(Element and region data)

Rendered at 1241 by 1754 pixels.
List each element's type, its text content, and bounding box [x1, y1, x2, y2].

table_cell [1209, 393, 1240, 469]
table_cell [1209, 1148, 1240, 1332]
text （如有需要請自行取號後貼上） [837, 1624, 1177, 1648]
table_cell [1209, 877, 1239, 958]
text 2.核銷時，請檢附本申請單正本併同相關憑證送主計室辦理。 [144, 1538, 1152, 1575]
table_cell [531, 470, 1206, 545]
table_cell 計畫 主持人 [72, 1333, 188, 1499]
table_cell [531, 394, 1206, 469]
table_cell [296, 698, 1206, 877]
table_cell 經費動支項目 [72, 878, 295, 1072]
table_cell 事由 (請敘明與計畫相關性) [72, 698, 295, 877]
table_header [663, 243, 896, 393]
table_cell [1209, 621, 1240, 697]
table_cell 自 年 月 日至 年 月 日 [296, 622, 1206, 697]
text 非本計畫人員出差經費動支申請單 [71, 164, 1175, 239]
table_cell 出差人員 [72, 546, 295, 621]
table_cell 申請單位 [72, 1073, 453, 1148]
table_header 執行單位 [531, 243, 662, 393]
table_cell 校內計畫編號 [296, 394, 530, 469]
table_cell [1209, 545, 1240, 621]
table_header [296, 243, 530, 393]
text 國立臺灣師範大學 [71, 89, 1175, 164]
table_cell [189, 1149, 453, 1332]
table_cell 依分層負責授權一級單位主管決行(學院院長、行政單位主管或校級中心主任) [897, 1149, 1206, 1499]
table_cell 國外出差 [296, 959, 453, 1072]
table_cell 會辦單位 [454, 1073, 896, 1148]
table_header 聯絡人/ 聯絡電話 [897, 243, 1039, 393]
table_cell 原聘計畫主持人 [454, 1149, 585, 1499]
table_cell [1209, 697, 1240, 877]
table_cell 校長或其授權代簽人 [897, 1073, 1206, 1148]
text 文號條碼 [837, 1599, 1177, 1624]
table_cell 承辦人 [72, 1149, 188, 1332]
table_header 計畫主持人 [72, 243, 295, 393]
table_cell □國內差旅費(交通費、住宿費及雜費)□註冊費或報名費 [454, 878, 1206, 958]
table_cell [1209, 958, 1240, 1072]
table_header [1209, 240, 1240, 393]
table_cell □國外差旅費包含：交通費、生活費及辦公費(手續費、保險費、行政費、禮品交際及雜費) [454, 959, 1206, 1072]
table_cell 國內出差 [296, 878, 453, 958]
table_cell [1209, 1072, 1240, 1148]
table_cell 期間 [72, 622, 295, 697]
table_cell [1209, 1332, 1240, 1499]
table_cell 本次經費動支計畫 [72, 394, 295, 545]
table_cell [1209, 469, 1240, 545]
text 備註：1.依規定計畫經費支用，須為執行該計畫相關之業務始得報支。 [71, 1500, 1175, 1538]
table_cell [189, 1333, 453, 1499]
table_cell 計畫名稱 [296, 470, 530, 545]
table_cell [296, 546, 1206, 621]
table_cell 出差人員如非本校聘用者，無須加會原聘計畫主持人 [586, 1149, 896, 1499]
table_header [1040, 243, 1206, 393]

- _BRIEF_: Reproduce every one of the lines above verbatim, from the first to the last.

- _TASK SOLUTION_:
Rendered at 1241 by 1754 pixels.
List each element's type, its text content, and bounding box [x1, y1, x2, y2].

table_cell [1209, 393, 1240, 469]
table_cell [1209, 1148, 1240, 1332]
text （如有需要請自行取號後貼上） [837, 1624, 1177, 1648]
table_cell [1209, 877, 1239, 958]
text 2.核銷時，請檢附本申請單正本併同相關憑證送主計室辦理。 [144, 1538, 1152, 1575]
table_cell [531, 470, 1206, 545]
table_cell 計畫 主持人 [72, 1333, 188, 1499]
table_cell [531, 394, 1206, 469]
table_cell [296, 698, 1206, 877]
table_cell 經費動支項目 [72, 878, 295, 1072]
table_cell 事由 (請敘明與計畫相關性) [72, 698, 295, 877]
table_header [663, 243, 896, 393]
table_cell [1209, 621, 1240, 697]
table_cell 自 年 月 日至 年 月 日 [296, 622, 1206, 697]
text 非本計畫人員出差經費動支申請單 [71, 164, 1175, 239]
table_cell 出差人員 [72, 546, 295, 621]
table_cell 申請單位 [72, 1073, 453, 1148]
table_header 執行單位 [531, 243, 662, 393]
table_cell 校內計畫編號 [296, 394, 530, 469]
table_cell [1209, 545, 1240, 621]
table_header [296, 243, 530, 393]
text 國立臺灣師範大學 [71, 89, 1175, 164]
table_cell [189, 1149, 453, 1332]
table_cell 依分層負責授權一級單位主管決行(學院院長、行政單位主管或校級中心主任) [897, 1149, 1206, 1499]
table_cell 國外出差 [296, 959, 453, 1072]
table_cell 會辦單位 [454, 1073, 896, 1148]
table_header 聯絡人/ 聯絡電話 [897, 243, 1039, 393]
table_cell 原聘計畫主持人 [454, 1149, 585, 1499]
table_cell [1209, 697, 1240, 877]
table_cell 校長或其授權代簽人 [897, 1073, 1206, 1148]
text 文號條碼 [837, 1599, 1177, 1624]
table_cell 承辦人 [72, 1149, 188, 1332]
table_header 計畫主持人 [72, 243, 295, 393]
table_cell □國內差旅費(交通費、住宿費及雜費)□註冊費或報名費 [454, 878, 1206, 958]
table_cell [1209, 958, 1240, 1072]
table_header [1209, 240, 1240, 393]
table_cell □國外差旅費包含：交通費、生活費及辦公費(手續費、保險費、行政費、禮品交際及雜費) [454, 959, 1206, 1072]
table_cell 國內出差 [296, 878, 453, 958]
table_cell [1209, 1072, 1240, 1148]
table_cell 期間 [72, 622, 295, 697]
table_cell [1209, 1332, 1240, 1499]
table_cell 本次經費動支計畫 [72, 394, 295, 545]
table_cell [1209, 469, 1240, 545]
text 備註：1.依規定計畫經費支用，須為執行該計畫相關之業務始得報支。 [71, 1500, 1175, 1538]
table_cell [189, 1333, 453, 1499]
table_cell 計畫名稱 [296, 470, 530, 545]
table_cell [296, 546, 1206, 621]
table_cell 出差人員如非本校聘用者，無須加會原聘計畫主持人 [586, 1149, 896, 1499]
table_header [1040, 243, 1206, 393]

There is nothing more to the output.